教育における公益は、個々の消費者の私益の総体には還元できない。というのは、私益を追求する個人を全部集めても、誰も他人の子どもの教育を省みようとすることにはならないからである。学校システムが個々の消費者に私的財を提供するという圧力に晒されているなら、すなわち、よい仕事や社会的地位や快適な生活といった私的財の獲得競争において有利な立場に立つ機会を提供するといった圧力に晒されているなら、そのときは、教育の広範な公的便益が浸食されることになろう。こうした消費者優先の学校システムは、教育経験を著しく階層化し、力のある消費者に対して、システムからの利益を勝ち取る機会を拡大することになるであろう。それは、教育システムを、勝者と敗者を作り出す選別・選抜メカニズムとしての性質の強いものにしていく。しかも、この場合、敗者がいるからこそ、勝つことに意味があるということになる。

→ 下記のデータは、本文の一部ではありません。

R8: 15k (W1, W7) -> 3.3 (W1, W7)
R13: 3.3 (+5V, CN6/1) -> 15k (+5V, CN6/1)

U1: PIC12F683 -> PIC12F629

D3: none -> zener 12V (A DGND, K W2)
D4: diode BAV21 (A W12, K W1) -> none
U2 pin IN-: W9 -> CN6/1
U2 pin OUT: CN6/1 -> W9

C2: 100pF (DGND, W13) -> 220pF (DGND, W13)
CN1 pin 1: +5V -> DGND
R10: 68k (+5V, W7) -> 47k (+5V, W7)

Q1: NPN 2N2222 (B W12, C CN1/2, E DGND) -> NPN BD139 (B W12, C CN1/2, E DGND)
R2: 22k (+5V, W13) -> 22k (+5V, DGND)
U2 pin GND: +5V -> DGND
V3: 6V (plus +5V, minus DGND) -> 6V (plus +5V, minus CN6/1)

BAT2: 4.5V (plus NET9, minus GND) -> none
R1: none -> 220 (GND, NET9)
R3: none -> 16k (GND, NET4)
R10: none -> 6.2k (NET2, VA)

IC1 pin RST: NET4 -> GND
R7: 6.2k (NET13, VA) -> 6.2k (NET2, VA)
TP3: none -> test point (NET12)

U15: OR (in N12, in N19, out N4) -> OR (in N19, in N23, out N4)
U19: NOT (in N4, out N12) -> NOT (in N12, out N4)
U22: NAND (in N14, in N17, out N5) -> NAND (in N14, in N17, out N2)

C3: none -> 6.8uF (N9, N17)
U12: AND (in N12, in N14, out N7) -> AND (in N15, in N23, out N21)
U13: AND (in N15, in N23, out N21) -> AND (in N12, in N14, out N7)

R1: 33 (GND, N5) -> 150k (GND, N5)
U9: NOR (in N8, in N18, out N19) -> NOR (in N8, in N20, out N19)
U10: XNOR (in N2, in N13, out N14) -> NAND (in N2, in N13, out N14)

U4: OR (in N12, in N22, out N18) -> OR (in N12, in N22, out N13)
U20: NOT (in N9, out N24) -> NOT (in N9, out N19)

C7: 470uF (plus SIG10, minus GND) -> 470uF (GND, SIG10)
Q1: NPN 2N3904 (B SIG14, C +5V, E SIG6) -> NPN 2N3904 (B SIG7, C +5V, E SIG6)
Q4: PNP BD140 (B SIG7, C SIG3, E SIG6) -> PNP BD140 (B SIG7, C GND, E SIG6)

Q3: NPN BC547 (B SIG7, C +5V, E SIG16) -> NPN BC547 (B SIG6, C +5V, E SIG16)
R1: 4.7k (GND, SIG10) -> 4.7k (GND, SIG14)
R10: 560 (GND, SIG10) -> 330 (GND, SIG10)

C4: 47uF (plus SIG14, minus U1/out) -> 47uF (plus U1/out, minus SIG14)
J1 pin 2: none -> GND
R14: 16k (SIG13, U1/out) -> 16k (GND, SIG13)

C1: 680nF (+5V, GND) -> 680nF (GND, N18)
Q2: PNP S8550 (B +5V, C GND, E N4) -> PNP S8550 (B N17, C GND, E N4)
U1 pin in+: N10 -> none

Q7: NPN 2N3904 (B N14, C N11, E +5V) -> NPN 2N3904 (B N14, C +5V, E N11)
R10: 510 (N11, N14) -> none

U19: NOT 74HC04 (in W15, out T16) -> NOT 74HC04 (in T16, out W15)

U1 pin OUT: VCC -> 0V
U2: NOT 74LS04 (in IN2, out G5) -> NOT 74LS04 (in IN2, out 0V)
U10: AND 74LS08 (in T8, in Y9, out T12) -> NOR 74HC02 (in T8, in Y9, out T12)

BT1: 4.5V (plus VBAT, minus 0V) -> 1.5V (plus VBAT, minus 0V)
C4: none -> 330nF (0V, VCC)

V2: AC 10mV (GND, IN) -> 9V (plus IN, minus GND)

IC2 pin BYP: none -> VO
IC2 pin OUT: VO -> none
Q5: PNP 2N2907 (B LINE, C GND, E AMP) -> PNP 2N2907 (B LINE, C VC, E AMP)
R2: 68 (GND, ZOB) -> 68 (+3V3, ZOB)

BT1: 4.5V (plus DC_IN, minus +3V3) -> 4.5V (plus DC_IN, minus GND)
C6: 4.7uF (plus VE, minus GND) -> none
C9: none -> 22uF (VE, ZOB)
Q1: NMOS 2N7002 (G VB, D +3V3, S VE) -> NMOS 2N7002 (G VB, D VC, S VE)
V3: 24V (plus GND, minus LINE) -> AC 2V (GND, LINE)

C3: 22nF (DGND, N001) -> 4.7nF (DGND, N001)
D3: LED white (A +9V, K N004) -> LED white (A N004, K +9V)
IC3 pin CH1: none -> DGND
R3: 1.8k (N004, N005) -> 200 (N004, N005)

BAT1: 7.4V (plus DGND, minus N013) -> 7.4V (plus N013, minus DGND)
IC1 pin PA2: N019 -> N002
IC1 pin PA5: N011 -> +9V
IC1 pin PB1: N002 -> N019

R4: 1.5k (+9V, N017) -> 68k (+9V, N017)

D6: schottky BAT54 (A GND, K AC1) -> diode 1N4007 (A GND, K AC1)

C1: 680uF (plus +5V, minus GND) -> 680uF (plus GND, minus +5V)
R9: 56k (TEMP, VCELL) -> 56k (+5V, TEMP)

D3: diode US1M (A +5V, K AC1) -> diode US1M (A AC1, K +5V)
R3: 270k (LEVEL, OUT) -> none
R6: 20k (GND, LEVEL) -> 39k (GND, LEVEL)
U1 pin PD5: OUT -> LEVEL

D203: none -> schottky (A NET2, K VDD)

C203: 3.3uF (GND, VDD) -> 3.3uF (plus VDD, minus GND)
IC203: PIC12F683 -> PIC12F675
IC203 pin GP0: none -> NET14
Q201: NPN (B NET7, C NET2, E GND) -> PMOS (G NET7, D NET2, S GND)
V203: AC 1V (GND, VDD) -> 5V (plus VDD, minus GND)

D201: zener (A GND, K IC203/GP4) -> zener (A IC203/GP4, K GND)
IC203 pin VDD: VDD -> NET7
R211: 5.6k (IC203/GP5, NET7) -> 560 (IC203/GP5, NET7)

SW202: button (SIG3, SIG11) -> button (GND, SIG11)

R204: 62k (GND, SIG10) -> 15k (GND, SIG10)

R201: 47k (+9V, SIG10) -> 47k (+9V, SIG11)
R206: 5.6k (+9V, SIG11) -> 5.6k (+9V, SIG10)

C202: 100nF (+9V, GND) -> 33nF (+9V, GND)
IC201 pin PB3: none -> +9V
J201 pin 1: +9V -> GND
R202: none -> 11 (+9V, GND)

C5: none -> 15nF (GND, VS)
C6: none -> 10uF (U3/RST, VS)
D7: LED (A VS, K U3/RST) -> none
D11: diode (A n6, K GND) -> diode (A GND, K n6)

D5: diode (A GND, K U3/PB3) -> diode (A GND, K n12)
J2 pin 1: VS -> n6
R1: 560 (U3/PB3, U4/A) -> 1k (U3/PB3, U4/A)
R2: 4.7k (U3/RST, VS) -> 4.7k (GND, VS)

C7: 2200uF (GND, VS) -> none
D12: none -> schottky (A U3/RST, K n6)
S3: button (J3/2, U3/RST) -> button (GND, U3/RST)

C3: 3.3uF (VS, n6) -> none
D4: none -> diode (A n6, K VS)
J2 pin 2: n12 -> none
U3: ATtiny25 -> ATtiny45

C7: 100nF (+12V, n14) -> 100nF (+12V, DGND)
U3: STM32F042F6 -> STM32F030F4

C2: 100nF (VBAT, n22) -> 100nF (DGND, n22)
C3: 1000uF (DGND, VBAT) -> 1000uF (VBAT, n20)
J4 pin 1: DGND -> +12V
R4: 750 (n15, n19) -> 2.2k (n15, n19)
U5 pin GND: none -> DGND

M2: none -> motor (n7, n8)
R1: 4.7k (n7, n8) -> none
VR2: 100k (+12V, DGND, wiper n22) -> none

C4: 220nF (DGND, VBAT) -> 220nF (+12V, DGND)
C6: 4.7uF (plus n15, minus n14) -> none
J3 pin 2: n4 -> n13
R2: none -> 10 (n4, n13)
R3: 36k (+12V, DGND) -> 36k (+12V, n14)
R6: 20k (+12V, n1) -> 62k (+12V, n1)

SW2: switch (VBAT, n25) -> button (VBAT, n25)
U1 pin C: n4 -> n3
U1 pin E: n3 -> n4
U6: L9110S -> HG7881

と指摘している。今の日本の教育の現状は,「学校システムが個々の消費者に私的財を提供するという圧力に晒されている」。教育が「よい仕事や社会的地位や快適な生活といった私的財の獲得競争において有利な立場に立つ機会を提供するといった圧力に晒されている」。
 以前,http://d.hatena.ne.jp/kaikai00/20080204/1202093821http://d.hatena.ne.jp/kaikai00/20080209/1202515289で「公教育」という言葉について書いた。和田氏は「公教育」を「公立の学校で行われる教育」という意味で使っているけれども,「公教育」というのは公立・私立の区別はない。両者共に担うものだ。「公教育」では公益が追求される。そこには,「公益」と「私益」との間で葛藤が起こる。その葛藤をどうやって折り合いをつけていくか。そこを考える必要がある。
 まずは,「公教育」を単に低コストで教育を受けることができるシステムとして捉えるのではなく,「公教育」を担う学校システムをどうするのかということを考えるべきだ。